Görevliye adımı söyledim. Bilgisayardan bir takım işlemler yapıp anahtarımı teslim etti. Diğer bir görevli valizimi odama taşımam için yardımcı oldu. Görevliye teşekkür ederek odamın kapısını kapattım. Odama girdiğim an kendimi yatağa attım.
"Heey! Yavaş!"
Anında ayağa sıçradım. Arkamı döndüm ve yatağa baktım. Kısa, küt sarı saçlı, küçük burunlu, küçük ağızlı Koreli bir kız yatıyordu yatakta.
"Çok, çok özür dilerim."
Adını bilmediğim Koreli oda arkadaşım gözlerini devirdi. Cevap vermeden yorganını üzerine çekip uyumaya devam etti.

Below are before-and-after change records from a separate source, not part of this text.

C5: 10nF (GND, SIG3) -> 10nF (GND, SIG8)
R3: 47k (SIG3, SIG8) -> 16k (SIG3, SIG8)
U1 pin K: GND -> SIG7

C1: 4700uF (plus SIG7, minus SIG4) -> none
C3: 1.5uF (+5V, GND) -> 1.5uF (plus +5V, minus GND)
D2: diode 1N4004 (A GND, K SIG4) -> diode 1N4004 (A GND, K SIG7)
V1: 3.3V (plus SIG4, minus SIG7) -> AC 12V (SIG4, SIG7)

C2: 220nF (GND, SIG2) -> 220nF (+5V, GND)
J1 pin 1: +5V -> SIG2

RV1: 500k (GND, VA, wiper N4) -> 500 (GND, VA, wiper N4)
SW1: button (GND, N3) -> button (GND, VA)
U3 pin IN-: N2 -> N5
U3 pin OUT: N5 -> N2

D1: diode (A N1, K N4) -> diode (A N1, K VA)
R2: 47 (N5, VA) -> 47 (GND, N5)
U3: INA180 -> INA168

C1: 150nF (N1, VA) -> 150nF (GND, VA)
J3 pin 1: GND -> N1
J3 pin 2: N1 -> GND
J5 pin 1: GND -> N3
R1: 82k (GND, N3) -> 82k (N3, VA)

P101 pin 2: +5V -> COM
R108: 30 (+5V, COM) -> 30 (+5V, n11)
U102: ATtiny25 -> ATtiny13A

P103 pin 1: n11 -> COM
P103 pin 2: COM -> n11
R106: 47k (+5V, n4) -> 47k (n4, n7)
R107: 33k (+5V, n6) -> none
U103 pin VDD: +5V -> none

Bende diğer yatağa yönelip valizimi yatağın ayak ucuna yerleştirdim. Kıyafetlerimi dolaba yarın yerleştirecektim artık.
Anlaşılan oda arkadaşım kendini beğenmiş biriydi. Ben ne kendini beğenmişlerle başa çıktım bununla mı çıkamayacağım demek isterdim. Ama ben kimseyle başa çıkamayan biriydim. Ya da değildim. Neyse. Üstümü bile değiştirmeden uykuya daldım.
Ama bu yaşadığım olay bana bir tecrübe kazandırmıştı. "Yattığın yere dikkat et."
ŞİMDİ OKUDUĞUN
CONSIDERATION -EXO-
FanfictionBailey, çok ünlü bir grup olan EXO'nun hayranıdır. Onlara ulaşabilmek için üniversiteye okumaya Seoul'e gelir. Ancak o sırada onlar hakkında acı bir gerçek öğrenir fakat bu gerçeğe bir türlü inanamaz. Onlara ulaşıp gerçeği öğrenmeye çalışır ve böyle...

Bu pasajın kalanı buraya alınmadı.